"Some women are lost in the fire. Some women are built from it."
—Michelle K.
The Fire Within Blog
Pain World Misfit

I was recently reminded that just because we women in pain have the strength to re-invent ourselves we don’t get to live the lives we planned for and dreamed of having.

As a 35-year high-impact pain sufferer, I’m proud to have taken what I have left to help others avoid my fate. After feeling my life was stolen from me and considering suicide as my only option, I pulled up my bootstraps and made a wise choice – in fact, one that makes the world a better place.

You’d think that would be enough.

Not even close. Even though I’m passionate about my pain awareness work and I find deep meaning in helping others, I’m constantly unfulfilled. You see, I’m a performer first, always have been. Singing, dancing and acting are what I believe I was put on this earth to do. And that will never change.

Many years ago I was being interviewed by a journalist for what turned out to be one of the first in-depth, high-profile articles about what was back then called Reflex Sympathetic Dystrophy.  The writer seemed charmed by my tragedy-to-triumph life. She nodded knowingly while asking her last question. “Cynthia, if you could go back and change anything now, would you?”

I stunned Mayrav when I answered, “Yes, I’d change everything. I wouldn’t have gone to ballet class the morning I sustained my injury. I would have lived the life I’d prepared myself for. The life I had to have, the one that would have made me happy.”

While this longing and discontentedness is always simmering, it recently hit me hard and unexpectedly. I started a LinkedIn account because For Grace is seeking volunteers for our September pain summit. That, and colleagues have been needling me for eons to start a LinkedIn profile.

After setting up my page and connecting with a few folk, I got bored as social networking has never been my bag. I love face-to-face, voice-to-voice. So the devil got into me a bit and I started searching LinkedIn for people from my past. The good, the bad and those who left and broke my heart.

In the process I connected with an old college roommate. Andi left long ago, but I’ve always felt a strong bond with her. She’d planned to go into law, but after observing my aspiring Hollywood life, changed her path and is now a top executive with a major entertainment studio.

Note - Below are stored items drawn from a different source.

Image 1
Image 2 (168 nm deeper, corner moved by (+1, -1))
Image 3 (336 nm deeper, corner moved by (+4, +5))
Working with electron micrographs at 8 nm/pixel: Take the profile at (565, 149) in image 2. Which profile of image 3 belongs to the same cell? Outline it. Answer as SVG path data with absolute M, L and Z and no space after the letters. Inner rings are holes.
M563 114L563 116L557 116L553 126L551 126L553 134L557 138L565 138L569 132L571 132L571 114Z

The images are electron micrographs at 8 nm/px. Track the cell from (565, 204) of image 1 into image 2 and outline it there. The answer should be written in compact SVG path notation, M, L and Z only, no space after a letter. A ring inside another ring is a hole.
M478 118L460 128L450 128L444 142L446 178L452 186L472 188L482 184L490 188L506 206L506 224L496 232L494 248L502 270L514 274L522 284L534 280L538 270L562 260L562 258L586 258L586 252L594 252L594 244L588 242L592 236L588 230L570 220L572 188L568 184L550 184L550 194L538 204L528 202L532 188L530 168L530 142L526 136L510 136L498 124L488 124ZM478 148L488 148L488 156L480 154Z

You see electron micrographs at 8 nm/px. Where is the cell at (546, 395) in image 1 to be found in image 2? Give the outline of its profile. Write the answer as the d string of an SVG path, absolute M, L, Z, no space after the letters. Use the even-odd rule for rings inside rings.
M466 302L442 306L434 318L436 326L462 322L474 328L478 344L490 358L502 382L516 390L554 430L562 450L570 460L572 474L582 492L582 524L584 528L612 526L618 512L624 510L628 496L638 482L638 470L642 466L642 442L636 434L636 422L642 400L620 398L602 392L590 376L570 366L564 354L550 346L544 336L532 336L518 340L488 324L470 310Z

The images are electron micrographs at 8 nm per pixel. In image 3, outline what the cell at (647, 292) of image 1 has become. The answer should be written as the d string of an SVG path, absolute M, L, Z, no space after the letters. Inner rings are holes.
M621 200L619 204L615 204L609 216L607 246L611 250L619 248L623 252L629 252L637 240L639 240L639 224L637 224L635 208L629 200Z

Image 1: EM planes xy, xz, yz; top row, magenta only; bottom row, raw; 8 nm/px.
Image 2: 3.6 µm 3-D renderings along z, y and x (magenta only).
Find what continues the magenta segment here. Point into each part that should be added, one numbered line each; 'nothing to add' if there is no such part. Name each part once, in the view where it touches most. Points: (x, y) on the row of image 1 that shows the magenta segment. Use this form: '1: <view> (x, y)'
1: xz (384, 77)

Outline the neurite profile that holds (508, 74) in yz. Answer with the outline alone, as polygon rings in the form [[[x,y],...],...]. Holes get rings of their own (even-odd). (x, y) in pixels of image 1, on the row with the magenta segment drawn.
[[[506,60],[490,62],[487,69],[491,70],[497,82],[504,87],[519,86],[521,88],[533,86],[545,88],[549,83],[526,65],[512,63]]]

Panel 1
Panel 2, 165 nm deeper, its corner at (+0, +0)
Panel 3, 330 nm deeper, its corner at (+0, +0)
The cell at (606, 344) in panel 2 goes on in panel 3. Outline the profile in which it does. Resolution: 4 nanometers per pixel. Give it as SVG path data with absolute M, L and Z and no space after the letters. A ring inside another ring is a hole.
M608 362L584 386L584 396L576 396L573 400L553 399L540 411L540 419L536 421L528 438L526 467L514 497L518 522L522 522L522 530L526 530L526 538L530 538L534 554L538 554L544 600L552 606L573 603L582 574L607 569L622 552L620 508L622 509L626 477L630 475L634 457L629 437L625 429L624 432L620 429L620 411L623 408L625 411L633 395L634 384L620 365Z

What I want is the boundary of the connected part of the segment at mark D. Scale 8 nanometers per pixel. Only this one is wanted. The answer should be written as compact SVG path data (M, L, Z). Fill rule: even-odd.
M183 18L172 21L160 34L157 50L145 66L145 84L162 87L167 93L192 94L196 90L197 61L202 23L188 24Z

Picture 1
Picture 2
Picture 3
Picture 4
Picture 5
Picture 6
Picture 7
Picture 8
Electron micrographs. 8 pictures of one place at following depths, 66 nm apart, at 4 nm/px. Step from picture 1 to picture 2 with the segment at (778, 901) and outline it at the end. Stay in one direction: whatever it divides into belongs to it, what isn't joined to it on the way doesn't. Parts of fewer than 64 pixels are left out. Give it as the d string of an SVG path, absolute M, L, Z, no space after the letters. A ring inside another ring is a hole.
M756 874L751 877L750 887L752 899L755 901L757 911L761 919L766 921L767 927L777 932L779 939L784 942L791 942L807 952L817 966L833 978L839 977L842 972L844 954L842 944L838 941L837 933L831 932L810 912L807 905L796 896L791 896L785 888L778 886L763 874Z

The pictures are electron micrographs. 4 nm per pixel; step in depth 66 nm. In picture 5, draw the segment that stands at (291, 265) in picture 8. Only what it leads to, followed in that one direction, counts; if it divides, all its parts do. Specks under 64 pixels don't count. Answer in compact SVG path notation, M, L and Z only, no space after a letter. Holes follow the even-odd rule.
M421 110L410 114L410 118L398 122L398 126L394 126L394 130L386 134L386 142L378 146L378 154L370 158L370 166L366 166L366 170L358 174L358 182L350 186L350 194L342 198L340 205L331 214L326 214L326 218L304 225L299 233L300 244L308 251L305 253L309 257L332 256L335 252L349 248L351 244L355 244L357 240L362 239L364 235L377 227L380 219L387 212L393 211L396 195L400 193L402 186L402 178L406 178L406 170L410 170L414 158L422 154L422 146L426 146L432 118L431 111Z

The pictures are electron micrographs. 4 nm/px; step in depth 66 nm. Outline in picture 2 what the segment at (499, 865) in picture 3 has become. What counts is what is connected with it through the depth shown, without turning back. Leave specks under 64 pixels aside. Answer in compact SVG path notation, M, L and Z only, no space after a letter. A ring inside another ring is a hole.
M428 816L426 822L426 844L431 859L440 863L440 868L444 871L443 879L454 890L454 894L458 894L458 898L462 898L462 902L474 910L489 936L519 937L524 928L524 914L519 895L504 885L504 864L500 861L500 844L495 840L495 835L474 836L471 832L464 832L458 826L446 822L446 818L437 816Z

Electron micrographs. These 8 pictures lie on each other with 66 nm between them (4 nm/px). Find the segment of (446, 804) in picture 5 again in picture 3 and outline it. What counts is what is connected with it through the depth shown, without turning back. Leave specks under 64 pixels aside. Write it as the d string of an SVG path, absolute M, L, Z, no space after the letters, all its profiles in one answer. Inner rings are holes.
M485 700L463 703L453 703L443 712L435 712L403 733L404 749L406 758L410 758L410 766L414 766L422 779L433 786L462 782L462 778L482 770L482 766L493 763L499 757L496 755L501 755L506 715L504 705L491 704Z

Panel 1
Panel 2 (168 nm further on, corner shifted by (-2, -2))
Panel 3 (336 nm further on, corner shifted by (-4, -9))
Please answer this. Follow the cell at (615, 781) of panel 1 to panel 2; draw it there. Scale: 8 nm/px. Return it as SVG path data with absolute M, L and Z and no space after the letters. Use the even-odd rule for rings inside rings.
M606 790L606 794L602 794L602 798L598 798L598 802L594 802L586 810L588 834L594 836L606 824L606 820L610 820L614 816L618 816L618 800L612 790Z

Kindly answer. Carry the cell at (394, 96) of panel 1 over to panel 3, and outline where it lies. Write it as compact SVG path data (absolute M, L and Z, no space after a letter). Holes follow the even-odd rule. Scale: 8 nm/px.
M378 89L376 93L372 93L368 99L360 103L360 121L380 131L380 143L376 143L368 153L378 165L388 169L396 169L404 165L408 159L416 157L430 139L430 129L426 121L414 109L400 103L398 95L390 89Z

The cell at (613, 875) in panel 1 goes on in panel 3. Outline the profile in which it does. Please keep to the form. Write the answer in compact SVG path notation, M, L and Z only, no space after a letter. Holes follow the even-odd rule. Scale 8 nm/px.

Through the magic of LinkedIn, I could see who Andi’s connections were. Producers, actors, writers, directors – all working at the top of their game in Hollywood. My heart literally ached for that exciting, creative universe. These were the people I would have spent my life with. This was my tribe.

I’m a misfit in the pain world. While I have great respect and admiration for people who dig in to comfort, aid and assist those of us with pain, and I’m proud to call many of them colleagues and friends, I flat out don’t belong. I suspect most of us feel some of the same. We long to have our lost lives.

I’m no martyr. Even though the work I do helps people, the desire to feed my soul is often bigger. We should all have the choice to live the life we want, but, tragically, when we’re struck down with high-impact pain, that’s one of the many choices that takes flight.

Most days I accept my lot and right as much wrong as I can. But some days those stars that burn so bright, just beyond my reach, make me cry.